インドの株式市場で、かつて成長期待の象徴だったIT株が精彩を欠いている。2024年末を100とすると、26年5月末時点でNifty50が横ばい圏にある一方、Nifty ITは約3分の1下落している(図表)。IT株の出遅れは一時的な調整ではなく、昨年来続く構造的な再評価の動きといえる。
もっとも、すべてが一様に売られているわけではなく、中堅IT企業はニッチなAI(人工知能)案件等で健闘している。指数の低迷は、TCSやインフォシスなど大手企業への成長期待低下を強く映したものだ。
背景には、米欧企業のIT投資における「AIシフト」がある。IT産業は輸出依存度が高く、米欧の金利環境や米国の保護主義的な政策動向が受注やコストに直結しやすい。現在、顧客企業は生成AIへの投資を優先する一方、その予算を捻出するために従来型の保守・運用への支出を厳しく絞り込んでいる。
このように顧客はAIの投資対効果を見極める段階にあり、全体的にIT予算が膨らまない状況にある。そうしたなか、案件数で稼ぐのではなく、高付加価値な専門性が問われる局面に入っている。
もう一つの構造変化が、生成AIと自社拠点(GCC)拡大がもたらす「従来型モデルの限界」だ。生成AIがコード作成等の工数を減らすことは、工数を売上げに変えてきたインドITの根幹を揺るがす。
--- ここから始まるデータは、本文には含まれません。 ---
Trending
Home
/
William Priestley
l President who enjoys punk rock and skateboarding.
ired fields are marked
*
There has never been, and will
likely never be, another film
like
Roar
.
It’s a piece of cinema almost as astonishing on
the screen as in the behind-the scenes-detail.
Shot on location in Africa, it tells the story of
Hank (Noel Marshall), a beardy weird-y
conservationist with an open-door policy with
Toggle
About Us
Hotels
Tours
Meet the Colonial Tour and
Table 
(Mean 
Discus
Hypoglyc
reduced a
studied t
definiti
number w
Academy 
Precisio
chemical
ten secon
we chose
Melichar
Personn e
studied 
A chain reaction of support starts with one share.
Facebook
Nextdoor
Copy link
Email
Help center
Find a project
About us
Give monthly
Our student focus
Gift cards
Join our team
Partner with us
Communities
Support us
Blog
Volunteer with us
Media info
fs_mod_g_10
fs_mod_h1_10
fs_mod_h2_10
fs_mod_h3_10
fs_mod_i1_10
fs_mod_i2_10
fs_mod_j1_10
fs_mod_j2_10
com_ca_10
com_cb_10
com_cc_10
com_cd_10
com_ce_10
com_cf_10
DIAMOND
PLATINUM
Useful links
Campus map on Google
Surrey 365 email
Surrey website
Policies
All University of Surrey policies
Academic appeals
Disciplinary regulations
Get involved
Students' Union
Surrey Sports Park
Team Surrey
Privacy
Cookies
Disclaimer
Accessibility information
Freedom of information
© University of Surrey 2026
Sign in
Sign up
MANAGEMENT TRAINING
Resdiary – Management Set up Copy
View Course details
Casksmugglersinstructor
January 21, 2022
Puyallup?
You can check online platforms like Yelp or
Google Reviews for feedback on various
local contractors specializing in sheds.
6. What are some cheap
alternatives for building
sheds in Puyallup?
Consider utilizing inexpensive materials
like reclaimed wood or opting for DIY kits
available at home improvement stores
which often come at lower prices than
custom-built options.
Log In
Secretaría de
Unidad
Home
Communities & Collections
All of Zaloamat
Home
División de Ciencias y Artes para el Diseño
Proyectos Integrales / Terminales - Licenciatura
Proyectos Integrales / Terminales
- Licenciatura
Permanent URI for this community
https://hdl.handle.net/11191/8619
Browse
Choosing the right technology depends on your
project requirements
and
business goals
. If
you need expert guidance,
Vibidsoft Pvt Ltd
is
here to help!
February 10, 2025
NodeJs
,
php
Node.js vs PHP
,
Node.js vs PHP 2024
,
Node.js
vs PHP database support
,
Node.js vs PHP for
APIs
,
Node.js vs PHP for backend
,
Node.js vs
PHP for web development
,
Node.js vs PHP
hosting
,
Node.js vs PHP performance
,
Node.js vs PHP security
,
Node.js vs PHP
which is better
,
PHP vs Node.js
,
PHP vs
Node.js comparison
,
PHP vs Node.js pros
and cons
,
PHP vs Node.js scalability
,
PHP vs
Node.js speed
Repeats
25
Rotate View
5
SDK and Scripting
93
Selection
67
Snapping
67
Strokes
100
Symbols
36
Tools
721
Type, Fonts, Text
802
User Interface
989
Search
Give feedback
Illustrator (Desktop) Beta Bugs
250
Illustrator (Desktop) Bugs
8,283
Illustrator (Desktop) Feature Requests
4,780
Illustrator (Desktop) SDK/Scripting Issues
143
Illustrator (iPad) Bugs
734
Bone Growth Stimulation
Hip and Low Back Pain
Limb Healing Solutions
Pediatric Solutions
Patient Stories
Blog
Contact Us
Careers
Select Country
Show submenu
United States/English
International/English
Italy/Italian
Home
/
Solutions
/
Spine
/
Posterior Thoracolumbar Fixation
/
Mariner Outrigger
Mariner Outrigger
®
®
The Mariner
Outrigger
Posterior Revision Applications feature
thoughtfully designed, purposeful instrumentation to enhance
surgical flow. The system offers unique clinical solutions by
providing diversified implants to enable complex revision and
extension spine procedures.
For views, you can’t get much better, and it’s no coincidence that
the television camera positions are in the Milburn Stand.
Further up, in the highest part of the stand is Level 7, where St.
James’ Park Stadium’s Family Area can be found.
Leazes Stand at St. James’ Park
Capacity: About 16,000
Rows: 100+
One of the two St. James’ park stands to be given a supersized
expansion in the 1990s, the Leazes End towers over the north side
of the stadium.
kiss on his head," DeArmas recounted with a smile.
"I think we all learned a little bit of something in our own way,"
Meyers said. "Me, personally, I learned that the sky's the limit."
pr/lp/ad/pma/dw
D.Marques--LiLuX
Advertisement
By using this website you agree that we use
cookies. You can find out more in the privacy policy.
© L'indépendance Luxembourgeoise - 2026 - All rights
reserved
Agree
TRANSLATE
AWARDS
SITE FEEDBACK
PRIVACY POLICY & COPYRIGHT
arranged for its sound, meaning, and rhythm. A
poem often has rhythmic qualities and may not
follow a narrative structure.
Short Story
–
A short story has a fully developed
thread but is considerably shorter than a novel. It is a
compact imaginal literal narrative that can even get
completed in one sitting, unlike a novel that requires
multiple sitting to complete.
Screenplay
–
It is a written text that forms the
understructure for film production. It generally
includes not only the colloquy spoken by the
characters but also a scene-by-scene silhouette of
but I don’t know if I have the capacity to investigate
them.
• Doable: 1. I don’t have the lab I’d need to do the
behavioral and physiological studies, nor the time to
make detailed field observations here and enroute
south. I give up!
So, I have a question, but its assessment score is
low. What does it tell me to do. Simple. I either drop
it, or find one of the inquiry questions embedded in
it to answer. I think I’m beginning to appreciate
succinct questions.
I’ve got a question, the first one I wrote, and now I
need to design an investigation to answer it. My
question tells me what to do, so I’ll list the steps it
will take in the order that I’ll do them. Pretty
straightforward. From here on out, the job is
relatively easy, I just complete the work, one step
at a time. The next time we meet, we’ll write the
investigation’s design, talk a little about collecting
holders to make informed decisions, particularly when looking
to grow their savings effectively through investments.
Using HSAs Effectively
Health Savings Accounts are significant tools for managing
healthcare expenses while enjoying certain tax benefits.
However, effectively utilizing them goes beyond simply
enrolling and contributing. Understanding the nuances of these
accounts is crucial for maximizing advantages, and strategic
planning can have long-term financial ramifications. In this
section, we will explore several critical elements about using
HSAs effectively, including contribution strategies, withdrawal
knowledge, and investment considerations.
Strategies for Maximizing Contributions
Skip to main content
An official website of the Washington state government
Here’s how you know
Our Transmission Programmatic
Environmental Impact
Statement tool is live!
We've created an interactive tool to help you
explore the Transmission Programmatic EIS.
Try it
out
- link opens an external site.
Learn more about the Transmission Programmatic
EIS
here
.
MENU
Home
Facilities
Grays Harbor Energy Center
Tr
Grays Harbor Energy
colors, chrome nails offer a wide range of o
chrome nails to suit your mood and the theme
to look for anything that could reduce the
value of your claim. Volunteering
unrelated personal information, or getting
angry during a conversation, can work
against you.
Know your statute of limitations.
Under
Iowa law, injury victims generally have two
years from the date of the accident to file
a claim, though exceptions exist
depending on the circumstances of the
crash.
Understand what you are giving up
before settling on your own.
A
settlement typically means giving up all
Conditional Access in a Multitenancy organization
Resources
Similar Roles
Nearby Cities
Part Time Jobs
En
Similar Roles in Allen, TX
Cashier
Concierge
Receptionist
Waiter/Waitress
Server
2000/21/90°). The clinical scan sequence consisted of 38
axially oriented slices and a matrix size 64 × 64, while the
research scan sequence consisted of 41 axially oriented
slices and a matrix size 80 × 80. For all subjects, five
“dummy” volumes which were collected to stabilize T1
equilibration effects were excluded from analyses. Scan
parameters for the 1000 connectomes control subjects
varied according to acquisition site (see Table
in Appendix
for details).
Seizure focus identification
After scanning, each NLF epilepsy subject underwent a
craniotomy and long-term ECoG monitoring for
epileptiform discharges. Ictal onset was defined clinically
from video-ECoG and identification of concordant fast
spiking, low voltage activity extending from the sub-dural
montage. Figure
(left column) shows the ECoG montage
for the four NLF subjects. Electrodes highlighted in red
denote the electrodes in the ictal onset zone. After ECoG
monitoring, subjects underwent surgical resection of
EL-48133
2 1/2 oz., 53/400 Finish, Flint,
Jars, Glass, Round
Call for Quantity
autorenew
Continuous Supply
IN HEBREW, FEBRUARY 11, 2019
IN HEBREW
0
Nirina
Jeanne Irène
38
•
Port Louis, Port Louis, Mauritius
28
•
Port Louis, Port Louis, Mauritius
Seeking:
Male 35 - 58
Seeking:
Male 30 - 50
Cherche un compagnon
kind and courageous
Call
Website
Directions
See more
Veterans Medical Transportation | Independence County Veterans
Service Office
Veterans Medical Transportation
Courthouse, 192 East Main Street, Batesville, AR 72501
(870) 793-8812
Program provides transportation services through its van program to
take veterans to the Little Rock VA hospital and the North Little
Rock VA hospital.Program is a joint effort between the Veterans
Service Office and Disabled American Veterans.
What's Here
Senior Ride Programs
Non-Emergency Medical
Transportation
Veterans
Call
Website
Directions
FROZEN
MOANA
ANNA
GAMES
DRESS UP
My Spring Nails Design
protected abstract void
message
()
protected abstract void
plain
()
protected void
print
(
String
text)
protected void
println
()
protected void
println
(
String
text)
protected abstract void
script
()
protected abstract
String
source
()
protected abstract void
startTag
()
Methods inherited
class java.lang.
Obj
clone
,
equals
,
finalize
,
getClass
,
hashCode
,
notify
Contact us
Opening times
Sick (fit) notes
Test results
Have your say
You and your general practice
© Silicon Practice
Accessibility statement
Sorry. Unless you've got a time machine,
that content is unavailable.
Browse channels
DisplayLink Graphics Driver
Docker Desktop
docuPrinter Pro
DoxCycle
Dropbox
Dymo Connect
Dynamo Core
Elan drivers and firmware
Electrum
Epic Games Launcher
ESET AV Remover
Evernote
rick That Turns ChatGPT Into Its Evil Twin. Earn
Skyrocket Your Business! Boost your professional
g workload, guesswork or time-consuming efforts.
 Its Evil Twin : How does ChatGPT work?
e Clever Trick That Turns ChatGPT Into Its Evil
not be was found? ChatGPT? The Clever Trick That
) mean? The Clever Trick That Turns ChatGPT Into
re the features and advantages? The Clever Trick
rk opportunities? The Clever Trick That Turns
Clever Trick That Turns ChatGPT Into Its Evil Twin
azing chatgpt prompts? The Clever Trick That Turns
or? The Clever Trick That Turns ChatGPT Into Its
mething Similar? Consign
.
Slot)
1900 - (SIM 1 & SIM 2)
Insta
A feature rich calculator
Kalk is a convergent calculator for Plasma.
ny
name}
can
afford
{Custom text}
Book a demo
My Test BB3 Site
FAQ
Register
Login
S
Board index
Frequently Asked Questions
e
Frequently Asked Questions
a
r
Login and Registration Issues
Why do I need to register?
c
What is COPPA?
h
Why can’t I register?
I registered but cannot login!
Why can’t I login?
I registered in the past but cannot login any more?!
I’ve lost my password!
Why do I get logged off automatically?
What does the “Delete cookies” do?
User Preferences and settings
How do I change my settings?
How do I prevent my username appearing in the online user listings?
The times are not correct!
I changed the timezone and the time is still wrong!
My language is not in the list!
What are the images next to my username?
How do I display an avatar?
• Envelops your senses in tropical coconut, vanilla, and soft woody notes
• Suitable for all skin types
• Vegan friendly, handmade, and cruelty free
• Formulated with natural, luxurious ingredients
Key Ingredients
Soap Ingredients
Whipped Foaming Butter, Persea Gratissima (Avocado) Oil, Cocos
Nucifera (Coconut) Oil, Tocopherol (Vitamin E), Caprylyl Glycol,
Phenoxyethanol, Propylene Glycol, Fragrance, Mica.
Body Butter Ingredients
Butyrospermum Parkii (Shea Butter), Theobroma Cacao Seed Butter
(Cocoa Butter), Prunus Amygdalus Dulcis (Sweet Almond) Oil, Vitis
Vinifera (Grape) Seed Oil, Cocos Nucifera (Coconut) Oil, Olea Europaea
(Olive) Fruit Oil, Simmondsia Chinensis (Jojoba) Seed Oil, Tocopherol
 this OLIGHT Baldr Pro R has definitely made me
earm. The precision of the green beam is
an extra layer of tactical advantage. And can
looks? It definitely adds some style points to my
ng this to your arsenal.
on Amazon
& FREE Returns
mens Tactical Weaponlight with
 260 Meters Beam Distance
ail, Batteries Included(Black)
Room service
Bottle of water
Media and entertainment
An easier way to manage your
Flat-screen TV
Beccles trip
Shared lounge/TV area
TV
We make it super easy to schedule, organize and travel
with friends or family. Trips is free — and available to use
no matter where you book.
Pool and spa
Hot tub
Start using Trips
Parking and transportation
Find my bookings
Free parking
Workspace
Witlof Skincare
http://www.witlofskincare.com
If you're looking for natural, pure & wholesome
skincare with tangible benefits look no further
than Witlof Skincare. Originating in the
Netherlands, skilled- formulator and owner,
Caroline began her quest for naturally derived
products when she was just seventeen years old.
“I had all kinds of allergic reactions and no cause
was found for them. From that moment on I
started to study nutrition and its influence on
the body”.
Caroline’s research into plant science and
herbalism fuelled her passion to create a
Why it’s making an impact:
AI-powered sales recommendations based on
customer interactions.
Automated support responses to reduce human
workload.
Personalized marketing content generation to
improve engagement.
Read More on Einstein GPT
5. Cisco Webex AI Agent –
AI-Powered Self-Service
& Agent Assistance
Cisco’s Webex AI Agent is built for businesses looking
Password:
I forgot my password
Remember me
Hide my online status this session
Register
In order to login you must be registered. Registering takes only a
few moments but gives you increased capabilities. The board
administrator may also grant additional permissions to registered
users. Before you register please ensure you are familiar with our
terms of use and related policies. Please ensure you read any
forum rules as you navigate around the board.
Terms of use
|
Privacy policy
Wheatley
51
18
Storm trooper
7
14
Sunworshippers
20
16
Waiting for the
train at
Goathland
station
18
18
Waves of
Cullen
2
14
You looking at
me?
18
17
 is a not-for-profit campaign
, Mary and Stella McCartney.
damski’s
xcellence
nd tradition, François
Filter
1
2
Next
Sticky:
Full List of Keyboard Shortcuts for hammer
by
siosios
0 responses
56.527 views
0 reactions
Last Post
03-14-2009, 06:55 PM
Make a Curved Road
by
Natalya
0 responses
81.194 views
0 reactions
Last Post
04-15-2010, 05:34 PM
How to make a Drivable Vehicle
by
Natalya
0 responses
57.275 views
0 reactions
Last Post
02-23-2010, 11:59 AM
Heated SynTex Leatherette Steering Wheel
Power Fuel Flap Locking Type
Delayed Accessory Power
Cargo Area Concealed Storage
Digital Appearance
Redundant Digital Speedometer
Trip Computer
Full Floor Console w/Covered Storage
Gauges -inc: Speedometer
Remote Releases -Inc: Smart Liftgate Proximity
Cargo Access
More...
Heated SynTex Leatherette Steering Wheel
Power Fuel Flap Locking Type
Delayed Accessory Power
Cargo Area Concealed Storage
さらにAIを活用することによる生産性向上は、欧米企業がデジタル業務をGCCで内製化する動きを後押しし、外部委託先への価格交渉力を強めている。足元のルピー安は本来ならば追い風だが、それを打ち消すくらい価格下押し圧力が強いのは、この複合的な逆風によるものだ。生成AIは顧客企業のビジネスを高度化する一方で、ITベンダーに収益モデルの転換を迫っている。
もっとも、一部の大手の業績に明るい兆しは出ている。最大手のTCSは26年度第4四半期決算で3四半期連続の増収となった。AI関連の年率売上高も23億ドル(約3,680億円)を超え、顧客のAI活用が実装段階へ進みつつあることを示した。
一方、インフォシスも足元の底打ちは示したものの、26年度の売上成長率見通しは固定為替ベースで1.5~3.5%にとどまり、本格的な回復に向けて慎重な見方を維持している。AI需要は現れ始めているが、従来型サービスの鈍化を補うには、なお時間を要する。
今後の焦点は、AI需要を売上げと利益にどこまで反映できるかに移る。Nifty ITの株価収益率(PER)はNifty50を下回り、かつて高い資本利益率(ROE)を背景に付与されていたプレミアムは大きく剥落した。本格的な反転には、AI案件の増加が全体の利益率改善につながることを示す必要がある。短期的には米欧景気の不透明感から相対劣位は続くが、大型案件の収益化が確認されれば、現在の低迷は中期的な見直し買いの起点となり得る。